Officials estimate that pythons have killed 95% of small mammals as well as thousands of birds in Everglades National Park.

Following its annual challenge that allows hunters to kill thousands of invasive pythons, Florida officials are now testing a new method to remove the unwanted snakes — and it involves a robotic bunny.
A new report from the Associated Press details how the South Florida Water Management District is testing a robotic bunny program to eliminate as many invasive Burmese pythons as possible from the Everglades, aiming to curb the species’ destruction of native wildlife. Officials estimate that pythons have killed 95% of small mammals, as well as thousands of birds, in Florida’s Everglades National Park.
According to the Water Management District, finding these semiaquatic snakes is the most challenging part of the process — and that’s where the robotic bunnies come in.
“Removing them is fairly simple. It’s detection. We’re having a really hard time finding them,” Mike Kirkland, lead invasive animal biologist for the Water Management District, told AP. “They’re so well camouflaged in the field.”
This summer, researchers from the Water Management District and the University of Florida tested 120 robotic rabbits, designed to resemble, sound, and even smell like a brown Everglades marsh rabbit, to assess their effectiveness in attracting pythons. Kirkland noted that researchers had previously attempted to use live rabbits to lure the pythons out of their hiding spots, but this approach was costly and time-consuming.

According to Kirkland, these $4,000 robots (financed by the Water District) are toy bunnies that are retrofitted to emit heat, smell, and move. They are solar powered, so researchers can turn them on and off as needed, and are placed in pens monitored by a camera.

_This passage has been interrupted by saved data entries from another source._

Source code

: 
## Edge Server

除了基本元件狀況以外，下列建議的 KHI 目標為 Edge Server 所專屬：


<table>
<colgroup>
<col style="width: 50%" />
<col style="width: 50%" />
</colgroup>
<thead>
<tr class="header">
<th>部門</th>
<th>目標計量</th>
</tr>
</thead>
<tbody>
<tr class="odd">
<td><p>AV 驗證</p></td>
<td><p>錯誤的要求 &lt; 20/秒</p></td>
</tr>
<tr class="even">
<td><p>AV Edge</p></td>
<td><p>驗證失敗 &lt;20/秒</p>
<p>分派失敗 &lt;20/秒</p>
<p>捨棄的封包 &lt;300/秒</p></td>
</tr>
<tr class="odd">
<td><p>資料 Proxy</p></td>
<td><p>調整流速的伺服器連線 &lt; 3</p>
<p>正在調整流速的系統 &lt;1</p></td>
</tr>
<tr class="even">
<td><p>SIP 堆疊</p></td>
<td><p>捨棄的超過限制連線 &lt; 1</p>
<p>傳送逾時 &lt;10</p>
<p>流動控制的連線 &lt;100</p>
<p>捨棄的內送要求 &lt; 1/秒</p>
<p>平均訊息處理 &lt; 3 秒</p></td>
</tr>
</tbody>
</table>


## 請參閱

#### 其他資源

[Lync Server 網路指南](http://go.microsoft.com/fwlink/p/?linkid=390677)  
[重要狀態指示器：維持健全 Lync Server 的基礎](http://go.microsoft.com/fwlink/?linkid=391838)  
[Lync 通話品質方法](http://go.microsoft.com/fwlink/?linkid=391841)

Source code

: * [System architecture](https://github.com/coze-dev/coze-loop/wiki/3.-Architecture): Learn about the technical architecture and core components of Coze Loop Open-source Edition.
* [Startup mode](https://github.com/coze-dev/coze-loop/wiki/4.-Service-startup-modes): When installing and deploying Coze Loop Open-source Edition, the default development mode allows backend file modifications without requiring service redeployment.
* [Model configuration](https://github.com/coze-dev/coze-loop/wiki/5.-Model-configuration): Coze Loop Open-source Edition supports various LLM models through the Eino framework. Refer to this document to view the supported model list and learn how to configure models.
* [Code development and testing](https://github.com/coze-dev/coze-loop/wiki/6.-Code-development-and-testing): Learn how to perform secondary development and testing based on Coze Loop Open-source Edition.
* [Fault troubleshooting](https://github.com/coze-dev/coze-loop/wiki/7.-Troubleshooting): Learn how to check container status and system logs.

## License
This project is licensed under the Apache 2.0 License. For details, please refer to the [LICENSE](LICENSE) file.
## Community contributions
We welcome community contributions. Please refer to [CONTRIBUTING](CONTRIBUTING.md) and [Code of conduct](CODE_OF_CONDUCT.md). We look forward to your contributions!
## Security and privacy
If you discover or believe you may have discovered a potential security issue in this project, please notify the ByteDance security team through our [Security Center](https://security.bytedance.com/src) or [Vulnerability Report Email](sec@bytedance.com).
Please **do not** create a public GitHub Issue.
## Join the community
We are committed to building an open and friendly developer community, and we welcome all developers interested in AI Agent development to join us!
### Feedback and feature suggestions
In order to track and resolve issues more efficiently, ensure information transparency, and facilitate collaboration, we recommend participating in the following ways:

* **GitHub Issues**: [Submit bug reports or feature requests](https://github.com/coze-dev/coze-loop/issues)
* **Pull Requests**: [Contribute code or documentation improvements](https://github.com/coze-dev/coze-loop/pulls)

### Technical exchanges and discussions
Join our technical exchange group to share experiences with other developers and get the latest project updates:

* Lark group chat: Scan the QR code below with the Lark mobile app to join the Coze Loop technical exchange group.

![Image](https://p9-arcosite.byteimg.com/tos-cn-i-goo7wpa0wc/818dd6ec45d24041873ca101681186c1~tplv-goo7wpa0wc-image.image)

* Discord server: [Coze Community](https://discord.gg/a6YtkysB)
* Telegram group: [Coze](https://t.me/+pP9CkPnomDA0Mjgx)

When the camera detects a python attracted to the robotic bunny, a person is dispatched to capture the curious snake.
“Then I can deploy one of our many contractors to go out and remove the python,” Kirkland said of the process.
Although researchers are still in the early stages of experimentation with the rabbit project, officials believe the results thus far are a cause for celebration.
“This part of the project is in its infancy,” Kirkland added to AP. “We are confident, though, that this will work once we are given enough time to work out some of these details.”
According to the Florida Fish and Wildlife Conservation Commission (FWC), Burmese pythons are not native to Florida but have established a large population over the years, likely due to pythons from the exotic pet trade escaping or being released into the state. Female pythons can lay as many as 100 eggs at a time, and in the Florida wilderness, these snakes have no natural predators, allowing them to spread quickly and endanger many native mammals and birds.

This new snake elimination project comes just a month after the end of the annual Florida Python Challenge, in which hunters from across the country are given the chance to win a $10,000 Ultimate Grand Prize for removing the most invasive Burmese pythons from the Florida Everglades during a 10-day hunt.
To take part in the challenge, participants were required to pass an online training, as per the event’s website, and had to kill the pythons humanely. The challenge did not permit the use of firearms, dogs, or other animals.
According to the FWC, 934 participants from 30 states and Canada took part in the challenge this year. The grand-prize winner of this year’s challenge was Taylor Stanberry. According to her Instagram, she’s a “venomous keeper” and “relocator” who has already been dubbed the “new queen of the Everglades.”
According to CBS News, since 2000, over 23,000 pythons have been captured and removed from the Everglades.